WWYD – I’m sexy and I know it

Brittany Molina's "Honor Code Violation" photo and note on Facebook

There are a number of reasons why I’m blogging about this topic today. So let me start off by pointing out the obvious – if you’re trying to avoid attention of any kind, don’t post air your dirty laundry online because you are going to be overwhelmed by good and bad press whether you like it or not. In the case of the BYU student who posted this online in response to a note she received from a fellow student about a perceived violation of the school’s honor code, I’m guessing this poor girl is second-guessing her decision that has led to her sudden notoriety.

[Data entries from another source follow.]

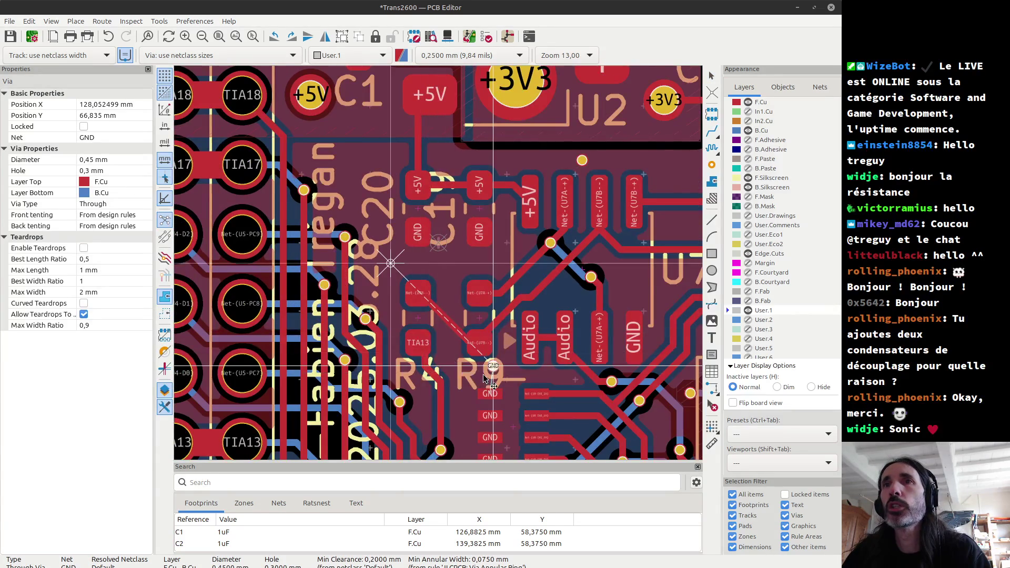
{"action": "scroll", "coordinate": [484, 377], "scroll_direction": "down", "scroll_amount": 1}
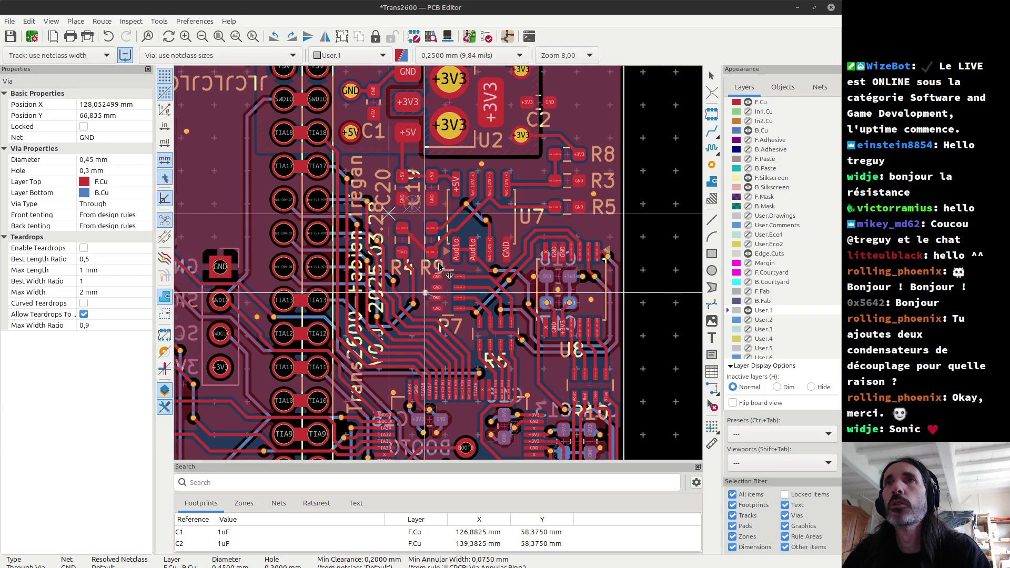
{"action": "scroll", "coordinate": [427, 298], "scroll_direction": "up", "scroll_amount": 2}
{"action": "scroll", "coordinate": [437, 257], "scroll_direction": "up", "scroll_amount": 2}
{"action": "scroll", "coordinate": [439, 265], "scroll_direction": "up", "scroll_amount": 1}
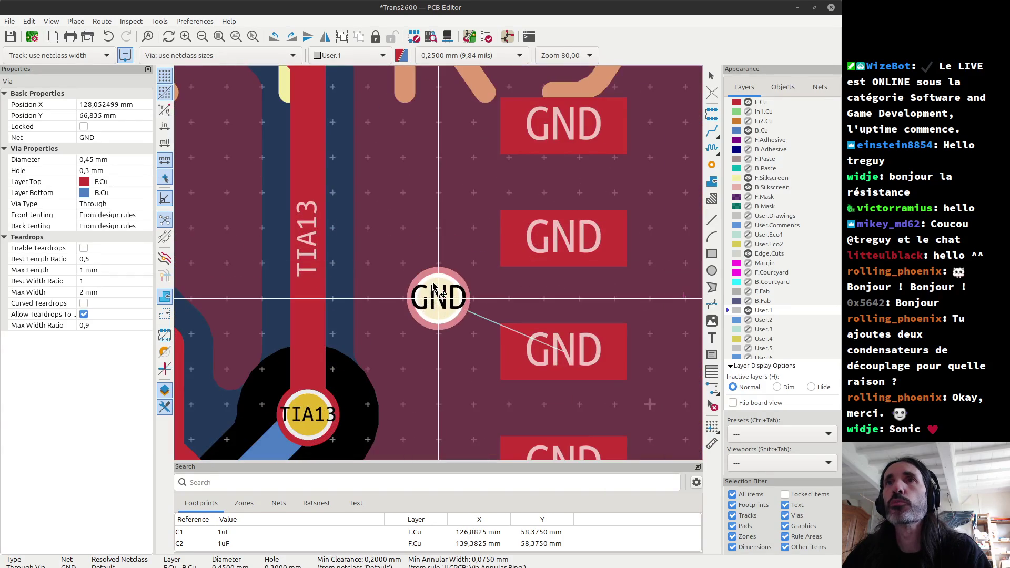
{"action": "left_click", "coordinate": [439, 308]}
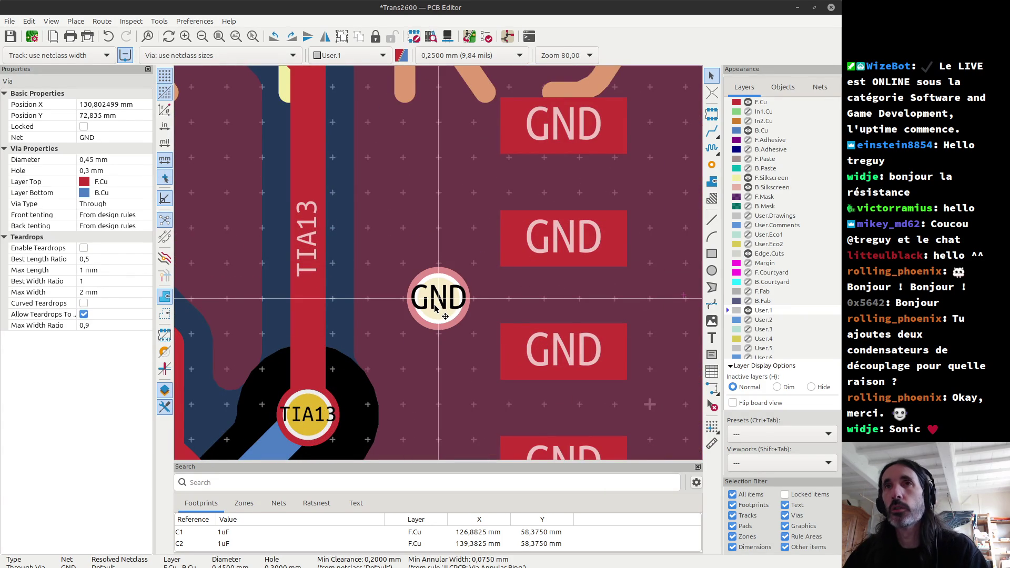
Refill all copper zones and view the board in 3D to check the R4 and R9 labels.
{"action": "key", "text": "b"}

When I first saw the teaser on the local news the first thing that crossed my mind was a question that I’ve often asked myself – ‘Why would someone enroll in a school that holds you to a higher moral standard if you’re just going to criticize and question the honor code that you agreed to abide by?’ As I said earlier, it was my first reaction. It’s always my first reaction because from my own experience this has always been and will always be a hot topic of discussion and contention for obvious reasons – being modest and living by a higher moral code is not a policy of most colleges and universities around the globe. But BYU requires it of its students, faculty, staff and administration. It is based on the fundamental teachings and doctrines of the Church of Jesus Christ of Latter-Day Saints. If this is a big selling point for you while shopping around for the right university than this is a good place to pursue your education. However, if you are not keen on the stringent policies and codes of conduct, than you are better suited for a college that does not include the acronym’ BYU’ in its name.

It’s that simple. Unfortunately, some want their cake but they don’t want to bake it and they certainly are not going to partake either. In this case however, I completely jumped the gun because it was not Brittany Molina or the institution itself that had an issue with Brittany’s clothing – Nope, it was a fellow student who had an issue and felt compelled to point it out to Brittany, who unwittingly thought she was being handed a Valentine’s Day love letter.

We have heard this issue discussed a number of times from students enrolled at BYU for as long as the school’s stringent behavior code was implemented. Sadly, this is not the first time I have heard of another student taking ‘the law’ into their own hands at BYU and this leads me to my next point – some people have an opinion and feel the need to enforce or impose that opinion on others. I also have an issue with people who want to stand on a moral pedestal but do not have the intestinal fortitude to look another person in the eye and tell them to their face that they have a problem and would like to discuss it with them. Instead, the author of this note drops it in Ms. Molina’s lap and disappears; cowardly and craven.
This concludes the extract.